AMY GOODMAN: Reverend Jackson, the rush to judgment here. I mean, you had Andrew Breitbart posting this edited video clip. I mean, it’s not as if we hadn’t seen this before, the same person doing that video that took down ACORN, which has now been fully exonerated. This — not only the Obama administration and the Department of Agriculture, in fact the NAACP, which is now extremely sorry, Ben Jealous expressing regret over having rushed to judgment and saying what she had said was shameful. Talk about the right wing and the — what seems like the Obama administration’s extremely nervous reaction. Shirley Sherrod said that when she had to pull over on the side of the road in Georgia, when she was being told to resign, that the main reason, she was told, was that she would be on Glenn Beck that night.

REV. JESSE JACKSON: You know, we saw some of this in the character assassination of [inaudible] and Van Jones and ACORN. This idea of using the media to racially target people to make a political point really is a kind of new low. And the White House, of course, is wrong in overreacting and not affording her due process. As she stopped on the highway, she was feeling the pain of character assassination. She was being disrupted and discredited and destroyed. But she had the will, because she is a freedom fighter fighting back. And once America saw her story, America turned in a very different direction.

And I think beyond her story is the Spooner story, for here you have a case where black and white found common ground. That’s why I said that at some point here that President Obama invite the Sherrod family and Spooner family to the White House, because they represent, to me, an even more compelling story than the Gates-Crowley dialogue that took place some months back. It shows people are working to overcome. And the White House — it raises the next question that now, because race remains such a hypersensitive issue, we must now look at the broader picture. Today, we are facing unenforced and unfunded civil rights law. So while we have the joy of President Barack Obama and these athletic heroes on the field, the reality is blacks are number one in infant mortality, number one in short life expectancy, number one in poverty, lack of blacks in the Capitol, industry, technology and deal flow. Blacks are about three times the national average in unemployment. It’s a great moment not just to dialogue about the racial disparity, but a chance to invest and do something about it.

AMY GOODMAN: Would you — if Shirley Sherrod was asking your opinion on whether she should now take this new job at the Department of Agriculture, would you advise that she should?

REV. JESSE JACKSON: Well, I would advise that she take the job, because I think she can use this moment to be an even higher level of educator. It’s not unusual for us to have picketed theaters one day and then, a few months later, be an employee at that theater.
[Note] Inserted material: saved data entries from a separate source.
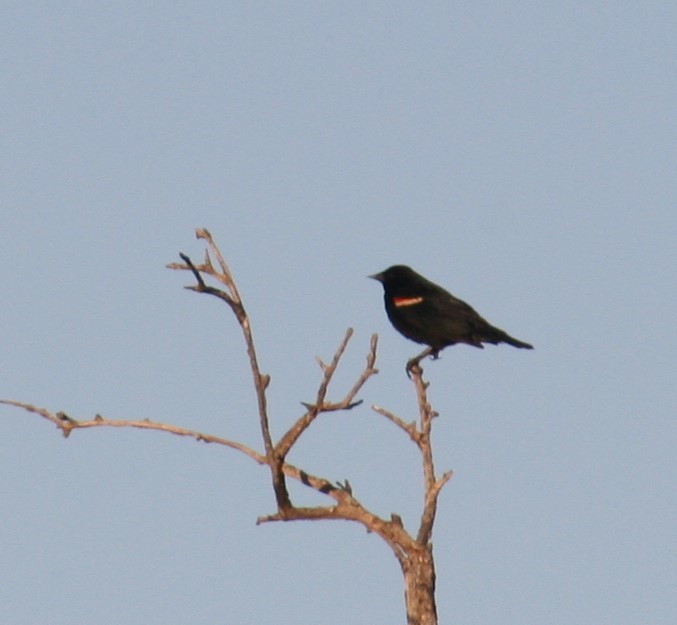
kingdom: Animalia
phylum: Chordata
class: Aves
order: Passeriformes
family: Icteridae
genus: Agelaius
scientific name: Agelaius phoeniceus
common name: Red-winged blackbird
To march for the right to vote and be bloodied, that doesn’t mean you don’t vote. You turn that moment of pain into a moment of power. And so, she would be a most credible source to deal with — I talked with Secretary Vilsack yesterday, and he was trying to describe what this position might look like, some kind of outreach, some connection between farmers in the rural area, black and white and brown. She has credibility on all sides. She would be an excellent government representative in this agricultural area. And the Department, itself, of Agriculture has such a long history of racial oppression. And that’s why you have these huge lawsuits, including the black farmers, now facing it. So I think she would be a great face of redemption on our quest for racial and gender justice and equality.

AMY GOODMAN: Reverend Jesse Jackson, I want to thank you very much for joining us from Chicago, the Rainbow/PUSH Coalition.